ENKAID should be administered only after appropriate clinical assessment and the dosage of ENKAID must be individualized for each patient on the basis of therapeutic response and tolerance.
The recommended initial dosing schedule for adults is one 25 mg ENKAID capsule t.i.d. at approximately 8-hour intervals. After a period of 3 to 5 days, the dosage may be increased to 35 mg t.i.d. if necessary. If the desired therapeutic response is not achieved after an additional 3 to 5 days, the dose may again be adjusted to 50 mg t.i.d. Rapid dose escalation should be avoided.
Patients with hepatic disease or severe renal impairment may require dose and/or dosing interval adjustment (See PRECAUTIONS).
Dosages of ENKAID should be adjusted gradually allowing 3 to 5 days between dosing increments.
This will allow all patients (even the minority that metabolize the drug very slowly), to achieve “steady state” blood levels of encainide and its active metabolites before increasing the dose. Gradual dose adjustments will help prevent the usage of doses which are higher than necessary to control the arrhythmia and which may increase the risk of proarrhythmic events.
In an occasional patient, the dosage may have to be increased to 50 mg q.i.d. to achieve the desired therapeutic response. Higher doses are not normally recommended. However, after the careful dose titration as described above has failed, patients with documented life-threatening arrhythmias may be treated with up to 75 mg q.i.d. Patients should be hospitalized at the time of these dose increases to 200 mg per day or above. Once the desired therapeutic response is achieved, many patients can be adequately maintained on chronic therapy at doses lower than the maximum achieved during titration.
Patients with malignant arrhythmias who exhibit a beneficial response as judged by objective criteria (Holter monitoring, programmed electrical stimulation, exercise testing, etc.) can be maintained on chronic ENKAID therapy.
Some patients whose arrhythmias are well controlled by dosages of 50 mg t.i.d. or less may be transferred to a 12-hour dosage regimen if necessary to increase convenience and help assure compliance. Only those patients who have had an adequate response to 50 mg t.i.d. or less should be transferred to a 12-hour dosage regimen. The total daily dose may be given in two equally divided doses at approximately 12-hour intervals and the patient should be carefully monitored to ensure that an adequate suppression of ventricular ectopy is maintained. The maximum single dose that should be utilized is 75 mg.

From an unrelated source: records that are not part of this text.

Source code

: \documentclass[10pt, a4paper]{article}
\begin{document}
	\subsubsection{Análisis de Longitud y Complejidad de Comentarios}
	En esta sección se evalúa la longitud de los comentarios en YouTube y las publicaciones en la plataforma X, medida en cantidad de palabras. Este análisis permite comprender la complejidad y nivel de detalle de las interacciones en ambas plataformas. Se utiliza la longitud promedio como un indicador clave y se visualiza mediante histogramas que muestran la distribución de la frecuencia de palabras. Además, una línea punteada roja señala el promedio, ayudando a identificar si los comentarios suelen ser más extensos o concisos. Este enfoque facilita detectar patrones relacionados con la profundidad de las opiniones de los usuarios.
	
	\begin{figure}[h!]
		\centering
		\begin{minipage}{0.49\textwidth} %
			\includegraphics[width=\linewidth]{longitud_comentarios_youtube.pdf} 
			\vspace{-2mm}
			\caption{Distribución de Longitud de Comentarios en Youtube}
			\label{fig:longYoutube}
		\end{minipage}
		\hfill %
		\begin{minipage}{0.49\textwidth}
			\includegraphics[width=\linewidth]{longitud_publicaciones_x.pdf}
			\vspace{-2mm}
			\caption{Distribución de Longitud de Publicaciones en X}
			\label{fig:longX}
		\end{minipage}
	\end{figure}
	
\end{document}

Use of higher initial doses and more rapid dosage adjustments have resulted in an increased incidence of proarrhythmic events particularly during the first few days of dosing, therefore, a loading dose is not recommended.
Although limited experience with the concomitant use of ENKAID and intravenous lidocaine has revealed no adverse effects, there are no formal studies to demonstrate the utility of such combined therapy. Clinical experience on transferring patients to ENKAID from another antiarrhythmic drug is also limited. As a general principle, antiarrhythmic therapy should be withdrawn for two to four plasma half-lives before ENKAID is started. If withdrawing antiarrhythmic therapy is potentially life-threatening, consideration should be given to hospitalization.
Facilities for determining plasma levels of encainide and its metabolites are not readily available and the utility of such measurements in guiding the care of patients has not been demonstrated.